You go waaaaaaay deeper than you think.  For an economic consumer, you sure have giant lumps of deep loam under your nails.  You may say you are only a cashier, or an arborist, or a leaner, or a transplanter, but unless you are lucky, that is just your job.  Sometimes, your best work goes on right under your nose, or under your lids while you're sleeping, or under your heavy head, held up by your hand, held up by your elbow, your shoulder with the weight of the world on it, your body leaning sideways like the Tower of Pisa under the heavy rush of seven billion people trying to remember who they are.

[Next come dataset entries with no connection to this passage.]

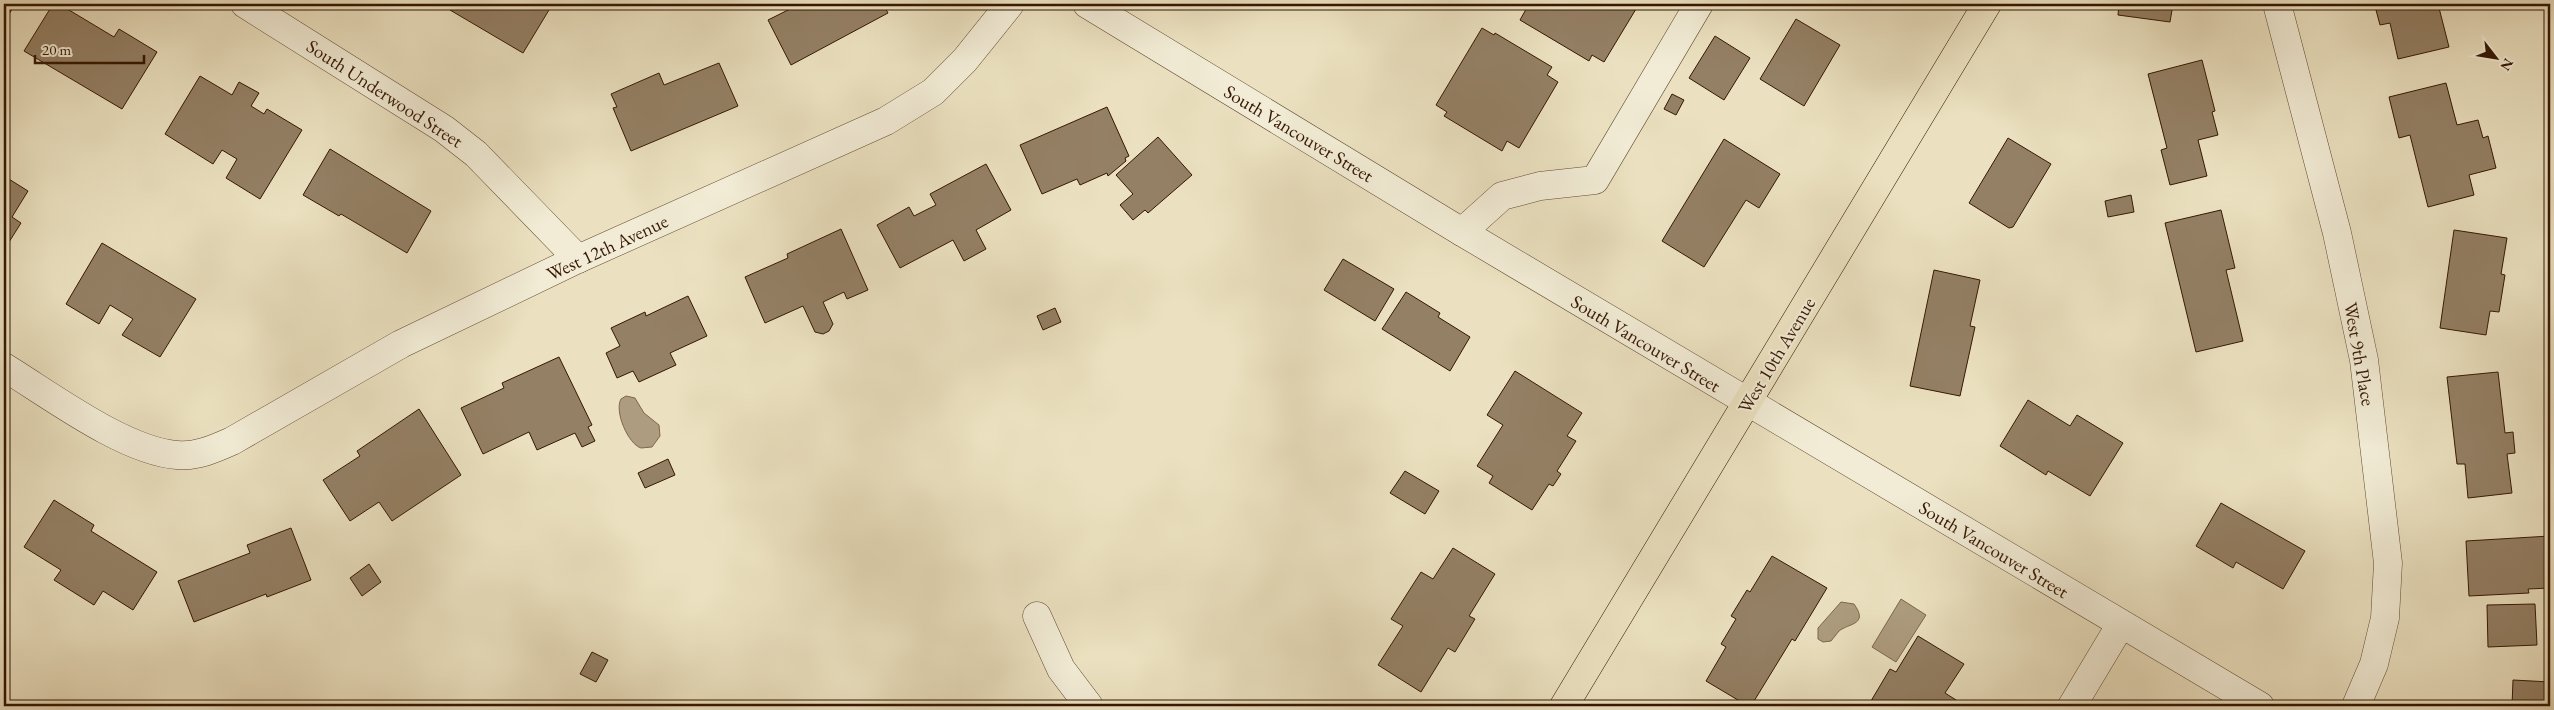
<svg xmlns="http://www.w3.org/2000/svg" width="2554" height="710" viewBox="0 0 2554 710" font-family="'EB Garamond',serif">
<style>
.water{fill:#ad9c7f;stroke:#7d674d}
.building{fill:#948065;stroke:#351702}
.lines{fill:none;stroke-linecap:round;stroke-linejoin:round}
.minor-casing{stroke:#624a32;stroke-width:29}
.major-casing{stroke:#351702;stroke-width:29}
.minor{stroke:#f2ecd6;stroke-width:28}
.major{stroke:#ebe1c0;stroke-width:28}
.labels{text-anchor:middle;stroke-width:4;stroke-linejoin:round;paint-order:stroke}
.street-label{font-size:19px;fill:#351702;stroke:#f2ecd6}
</style>
<rect width="100%" height="100%" fill="#ebe1c0"/>
<filter id="stains"><feTurbulence type="fractalNoise" baseFrequency=".004" numOctaves="4"/><feColorMatrix values="0 0 0 0 .2 0 0 0 0 .09 0 0 0 0 .02 0 0 0 .5 -.17"/></filter>
<radialGradient id="worn" r=".72"><stop offset=".6" stop-color="#630" stop-opacity="0"/><stop offset="1" stop-color="#630" stop-opacity=".3"/></radialGradient>
<g class="water">
<path d="M626,396L635,398L644,413L659,425L660,436L652,447L641,448C628,444 614,411 621,399Z"/>
<path d="M1901,599L1926,615L1896,662L1872,647Z"/>
<path d="M1841,602L1854,604C1869,625 1849,623 1839,631C1836,634 1834,638 1831,641L1823,642L1818,639V628Z"/>
</g>
<g class="building">
<path d="M4,4H15L5,21L4,20Z"/>
<path d="M53,4H59L114,37L119,29L157,52L122,109L24,51Z"/>
<path d="M454,4H549L552,5L523,53L450,10Z"/>
<path d="M800,4H883L888,13L791,65L768,20Z"/>
<path d="M1529,4H1639L1604,62L1592,55L1589,61L1520,20Z"/>
<path d="M1852,4H1865L1861,9Z"/>
<path d="M2119,4H2173L2170,22L2118,15Z"/>
<path d="M2385,4H2438L2449,47L2398,59L2390,23L2380,25L2376,10L2386,7Z"/>
<path d="M1796,19L1840,45L1804,106L1760,79Z"/>
<path d="M1482,28L1494,35L1495,33L1552,67L1547,75L1558,82L1519,148L1507,141L1502,151L1444,116L1447,112L1436,105Z"/>
<path d="M1715,36L1750,58L1724,100L1689,78Z"/>
<path d="M2202,60L2215,111L2212,112L2218,135L2198,140L2207,176L2170,185L2161,150L2167,148L2148,74Z"/>
<path d="M719,63L738,106L631,151L613,108L617,107L611,94L659,73L664,85Z"/>
<path d="M200,76L232,95L239,82L259,93L251,106L264,114L267,109L302,130L260,199L226,178L237,159L222,150L213,164L165,134Z"/>
<path d="M2446,83L2457,125L2478,120L2483,138L2488,136L2496,168L2469,175L2474,195L2428,207L2410,135L2399,138L2389,97Z"/>
<path d="M1672,94L1684,100L1676,115L1664,109Z"/>
<path d="M1107,107L1129,156L1125,158L1126,161L1108,176L1107,173L1080,185L1077,179L1042,194L1020,145Z"/>
<path d="M1158,137L1192,175L1148,213L1145,210L1133,220L1120,205L1133,194L1116,175Z"/>
<path d="M2008,138L2051,164L2013,227L2009,228L1969,203Z"/>
<path d="M1724,139L1780,174L1759,208L1746,200L1704,267L1662,241Z"/>
<path d="M330,149L431,211L407,253L341,214L339,216L303,195Z"/>
<path d="M986,164L1011,210L976,230L986,249L964,261L953,240L900,268L877,225L909,207L914,216L936,205L930,194Z"/>
<path d="M4,176L28,191L12,217L21,223L4,250Z"/>
<path d="M2131,195L2134,212L2108,217L2105,201Z"/>
<path d="M2221,210L2235,268L2226,270L2243,341L2196,352L2165,223Z"/>
<path d="M841,229L868,290L847,299L844,292L823,302L833,324L829,331L823,334L815,332L803,306L765,323L745,277L788,258L787,254Z"/>
<path d="M2454,230L2507,238L2501,274L2505,275L2499,312L2490,311L2486,335L2440,328Z"/>
<path d="M102,243L196,299L160,357L122,335L133,319L110,305L99,324L66,304Z"/>
<path d="M1343,259L1394,289L1375,321L1324,290Z"/>
<path d="M1934,270L1980,280L1970,326L1975,327L1960,396L1910,386Z"/>
<path d="M1406,292L1440,313L1438,317L1470,337L1450,371L1382,329Z"/>
<path d="M688,296L707,336L670,353L676,365L639,382L633,371L617,378L606,353L620,346L611,328L645,312L646,316Z"/>
<path d="M1055,308L1061,322L1043,330L1037,316Z"/>
<path d="M559,357L592,425L588,427L595,441L582,447L575,433L537,450L529,432L483,454L461,408L504,388L502,383Z"/>
<path d="M1515,371L1582,413L1567,436L1576,441L1557,471L1561,474L1553,486L1549,484L1532,510L1489,483L1493,476L1477,466L1503,425L1487,415Z"/>
<path d="M2498,372L2505,433L2513,432L2515,453L2507,454L2512,493L2468,498L2465,464H2457L2447,377Z"/>
<path d="M2028,400L2070,426L2077,415L2123,443L2090,496L2048,471L2046,475L2000,446Z"/>
<path d="M419,409L461,475L392,521L379,502L350,521L323,480L360,456L357,451Z"/>
<path d="M668,459L675,475L645,488L638,473Z"/>
<path d="M1405,471L1439,491L1425,514L1390,493Z"/>
<path d="M54,500L94,525L91,531L157,572L133,610L103,591L94,605L54,580L61,570L24,547Z"/>
<path d="M2221,503L2305,551L2283,589L2236,562L2233,568L2196,546Z"/>
<path d="M291,528L311,580L267,597L266,594L194,622L178,581L250,553L247,545Z"/>
<path d="M2550,536V588L2528,589L2529,593L2469,596L2466,541Z"/>
<path d="M1453,548L1495,574L1469,616L1475,619L1455,652L1448,648L1421,692L1378,665L1403,626L1391,619L1421,572L1433,579Z"/>
<path d="M1772,556L1827,588L1795,641L1792,639L1751,706H1748L1706,681L1726,647L1721,644L1736,619L1731,616L1747,590L1750,592Z"/>
<path d="M369,564L381,582L362,596L350,578Z"/>
<path d="M2535,604L2537,645L2488,647L2487,605Z"/>
<path d="M1918,636L1964,664L1945,693L1964,705L1963,706H1868L1890,669L1896,672Z"/>
<path d="M592,652L608,660L596,682L580,674Z"/>
<path d="M2513,680L2550,682V706H2512Z"/>
</g>
<g class="lines">
<defs>
<g id="minor">
<path d="M245,4L444,129L476,154L578,259"/>
<path d="M1087,4L1462,232L2260,706"/>
<path d="M2277,4L2337,233L2364,360L2388,563L2385,618L2374,664L2356,706"/>
<path d="M1462,232L1502,196L1540,186L1595,180L1699,4"/>
<path d="M4,367C50,395 124,451 177,455C196,457 214,449 232,441L401,344L578,259L886,121L933,92L965,60L1010,4"/>
<path d="M1037,616L1061,669L1089,706"/>
<path d="M2072,706L2121,624"/>
</g>
<path id="major" d="M1564,706L1987,4"/>
</defs>
<use href="#minor" class="minor-casing"/>
<use href="#major" class="major-casing"/>
<use href="#minor" class="minor"/>
<use href="#major" class="major"/>
</g>
<g class="labels">
<g class="street-label">
<text transform="translate(385 93) rotate(33)" y="7">South Underwood Street</text>
<text transform="translate(1299 133) rotate(31)" y="7">South Vancouver Street</text>
<text transform="translate(607 247) rotate(-25)" y="7">West 12th Avenue</text>
<text transform="translate(1646 343) rotate(31)" y="7">South Vancouver Street</text>
<text transform="translate(2360 354) rotate(80)" y="7">West 9th Place</text>
<text transform="translate(1776 355) rotate(-59)" y="7">West 10th Avenue</text>
<text transform="translate(1994 549) rotate(31)" y="7">South Vancouver Street</text>
</g>
</g>
<rect width="2554" height="710" fill="none" stroke="#ebe1c0" stroke-width="20"/>
<rect x="5" y="5" width="2544" height="700" fill="none" stroke="#351702" stroke-width="2.5"/>
<rect x="10" y="10" width="2534" height="690" fill="none" stroke="#351702"/>
<g transform="translate(2496 58) rotate(121)" stroke="#f2ecd6" stroke-width="4" paint-order="stroke">
<path d="M0-4L9 19L0 12L-9 19Z" fill="#351702"/>
<text y="-8" font-size="14" font-weight="bold" text-anchor="middle" fill="#351702">N</text>
</g>
<path d="M35 55v8h109v-8" fill="none" stroke="#351702" stroke-width="2.5"/>
<text x="42" y="55" font-size="15" fill="#351702" stroke="#f2ecd6" stroke-width="4" paint-order="stroke">20 m</text>
<rect width="100%" height="100%" filter="url(#stains)"/>
<rect width="100%" height="100%" fill="url(#worn)"/>
</svg>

I was once seated with my eyes closed, carving out a piece of expensive silence with my own mind's knife.  Before me, there was another mountain, again tall, forbidding, imposing against a steel grey sky.  The mountain had a large crack through it, as if a flash of lightning had sliced through almost to its middle.  Still it stood, though a portion of it tilted ever so slightly sideways, almost imperceptible but still dangerous, like a flap of skin after you've struck your bare foot to a jagged piece of beach glass.

As I watched this picture my mind had presented me as a Thursday 10.34am gift for simply breathing and noticinig, a stream of gold poured into the crack, filling it up like a Japanese teacup, making its cracks honourable, acceptable, dignified.

~ ~

* Actually, it was closer to a soft felt hat.  I did some research after writing this up, and the phrygian cap seems to fit better.  As happens so often with this kind of space where I have to research the images I see (hello, Mr Jung's collective consciousness) I almost always get surprised by how what I find fits.  I love that the phrygian cap is a symbol of emancipation and freedom. Rock on.